DON GABRIELE COMMENTA IL VANGELO DELLA DOMENICA DI PASQUA



In questa domenica di Pasqua, la voce di Gesù che chiama Maria che piangeva perché credeva che avessero portato via il corpo di Gesù, vuole raggiungere ciascuno di noi e chiamarci per nome. Non è illusorio pensare di essere chiamati da Gesù, ciascuno con il proprio nome, cioè con la propria storia e situazione. È invece fondamentale questo passaggio da un Vangelo letto in modo per tutti, a sentirsi protagonisti in prima persona: oggi, quella Maria che Gesù chiama ridestandola dal suo sconforto, sono io, sei tu.

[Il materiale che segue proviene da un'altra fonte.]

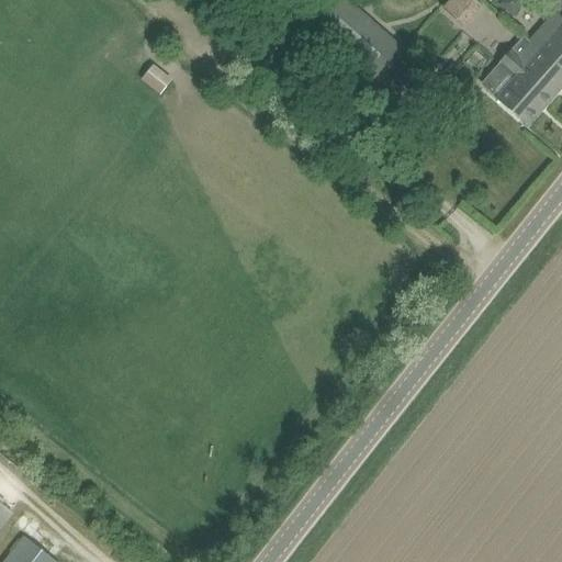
[(328,0),(306,24),(372,83),(403,49),(347,0),(328,0)]
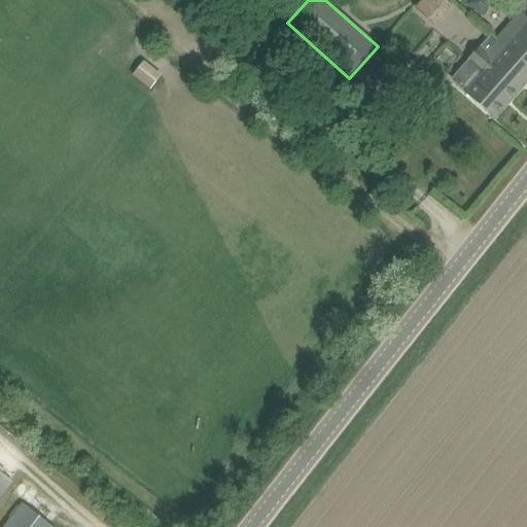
[(435,24),(453,4),(448,0),(421,0),(416,6),(435,24)]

Ma la sua voce, il mio nome da Lui conosciuto e chiamato, ha la forza di ridestare anche me, ciascuno di noi?

L’annuncio che Gesù è risorto è davvero un grido che attraversa tutta la storia, e che ridà vita dove prima c’era delusione, fallimento e morte? Si fa presto a dire così, ma la Pasqua di Gesù è capace di scalfire la nostra storia, di entrare nei nostri sentimenti e di cambiarli, di vivificarli?

Nella Pasqua di Gesù c’è anzitutto la certezza dell’esistenza storica di Gesù. Ma c’è anche la verità di fede della sua risurrezione, annunciata da chi lo ha visto risorto, toccato come Tommaso, testimoniata dai discepoli e, dopo di loro, da una schiera di credenti, di santi, di martiri che hanno portato quell’annuncio fino a noi. “Va’ dai miei fratelli e dì loro…”: è alla Chiesa, a ogni credente, che Gesù affida, come a Maria, il compito di portare l’annuncio della sua risurrezione agli altri uomini del proprio tempo. Ma abbiamo bisogno di saper fare anche noi come Maria: con il nostro carico di fatiche, di delusioni, di amarezze, andare in un luogo di solitudine e di raccoglimento, come dovrebbe essere un cimitero, per ascoltare da lì la voce di Gesù che ci chiama per nome: “quando preghi, entra nella tua camera, chiudi la porta e il Padre tuo che vede nel segreto ti ricompenserà”.

È sentimentalismo? Noi crediamo sia grazia, cioè il cammino faticoso, e non sappiamo quanto lungo, di un rapporto vero con Gesù che non ignora le proprie situazioni e sconfitte, ma che sa leggere il Vangelo come detto e vissuto da Gesù con lui. Immaginiamo che Maria avesse ancora gli occhi umidi per il pianto quando corse dagli apostoli per portare l’annuncio di Gesù risorto. Anche pere noi, l’augurio di Buona Pasqua che che ci scambiamo e che porgiamo a tutti, non sfugga dal considerare le tristezze e le fatiche della vita, ma con rispetto, condivisione e speranza – certa perché fondata sulla risurrezione di Gesù, ma umile perché anche noi l’abbiamo ricevuta in dono – possiamo porgere l’augurio sincero e convinto di Buona Pasqua.